##### DATASET EXTRACT #####

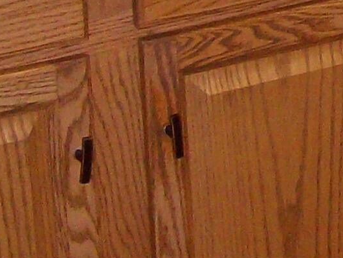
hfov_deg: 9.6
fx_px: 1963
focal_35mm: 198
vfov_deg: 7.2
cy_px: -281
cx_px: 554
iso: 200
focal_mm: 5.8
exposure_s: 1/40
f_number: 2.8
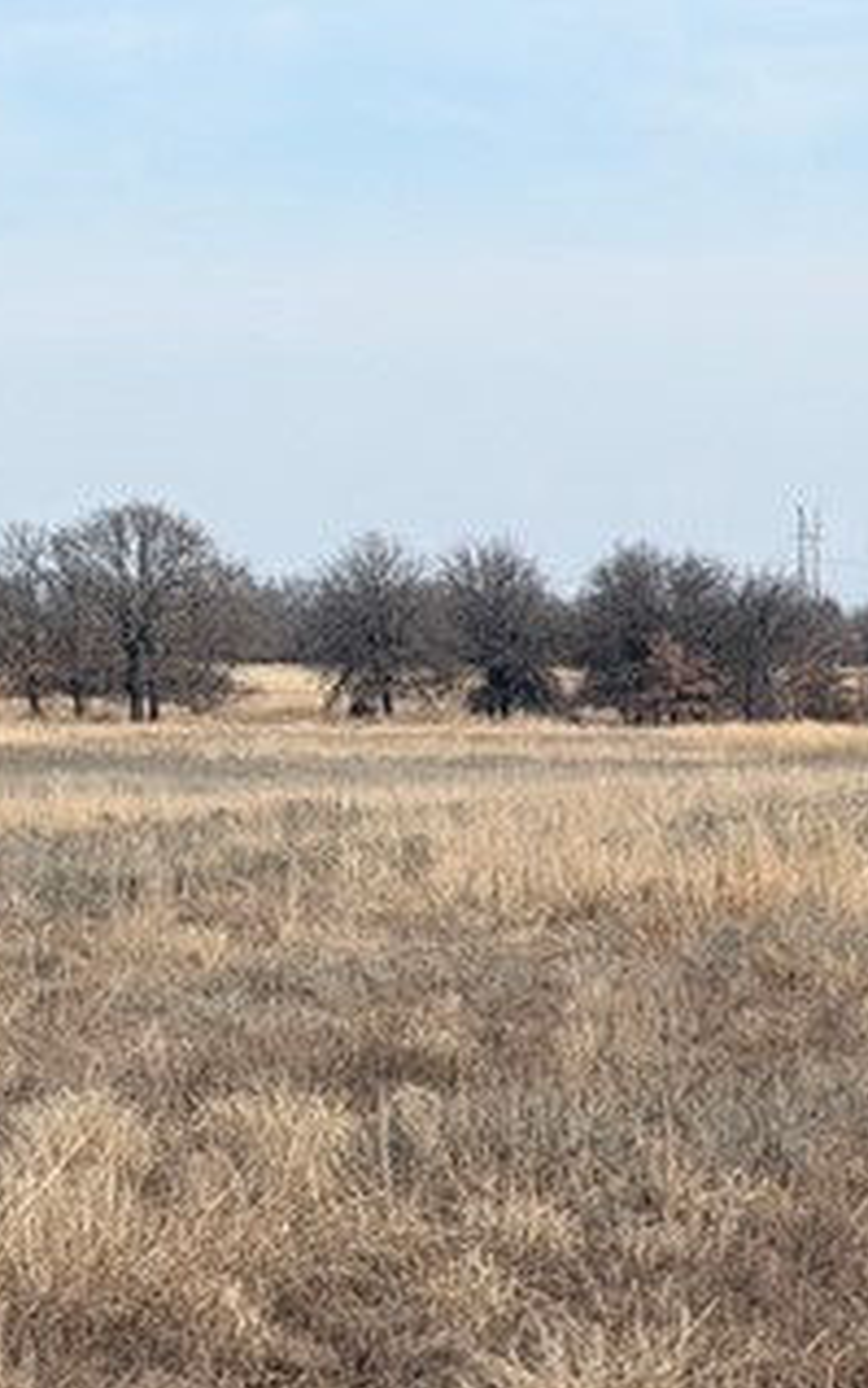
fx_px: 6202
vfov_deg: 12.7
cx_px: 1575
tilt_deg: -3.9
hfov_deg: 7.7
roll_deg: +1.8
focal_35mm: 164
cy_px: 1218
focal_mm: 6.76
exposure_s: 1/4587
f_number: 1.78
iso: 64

#####
##### DATASET EXTRACT #####

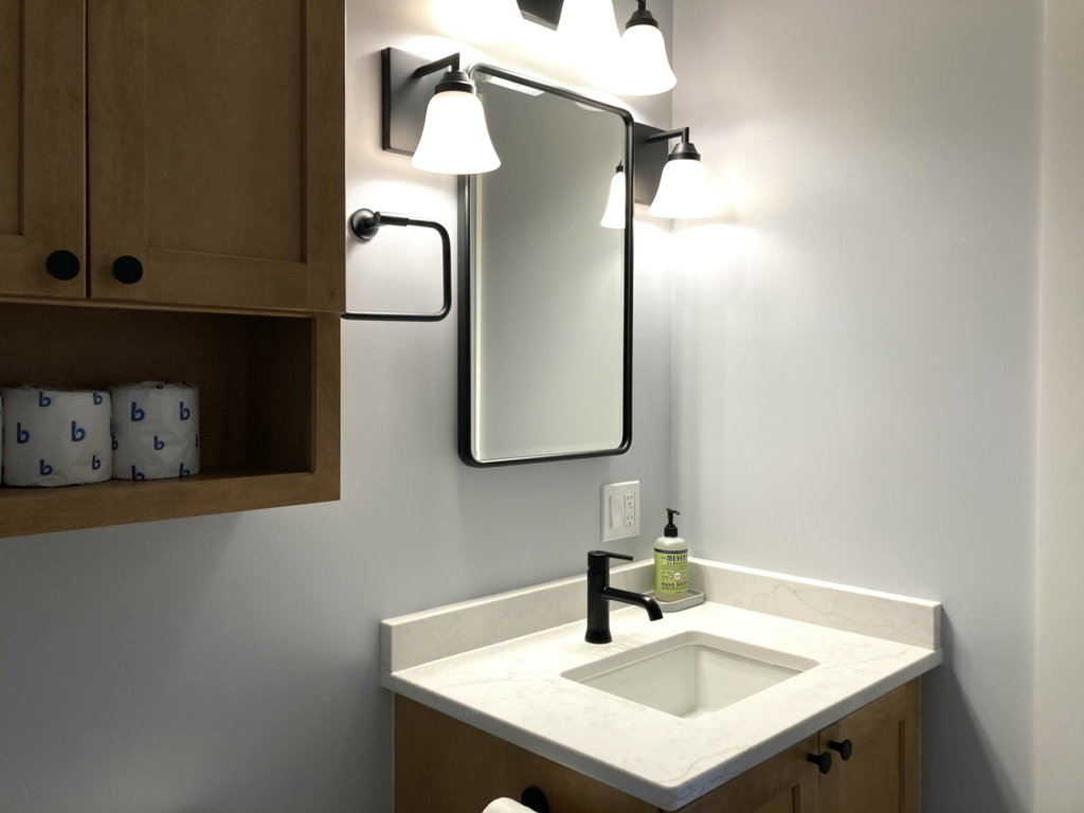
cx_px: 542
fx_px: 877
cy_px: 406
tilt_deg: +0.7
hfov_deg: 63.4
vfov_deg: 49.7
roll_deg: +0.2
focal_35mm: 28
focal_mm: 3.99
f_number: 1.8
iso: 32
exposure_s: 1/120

#####

[WORK TASK] Look above for the line with "roll_deg: +0.2"; retype exactly that line, every line after it up to the line with "exposure_s: 1/120", and that line too, nothing else.

[THE COMPLETED TASK]
roll_deg: +0.2
focal_35mm: 28
focal_mm: 3.99
f_number: 1.8
iso: 32
exposure_s: 1/120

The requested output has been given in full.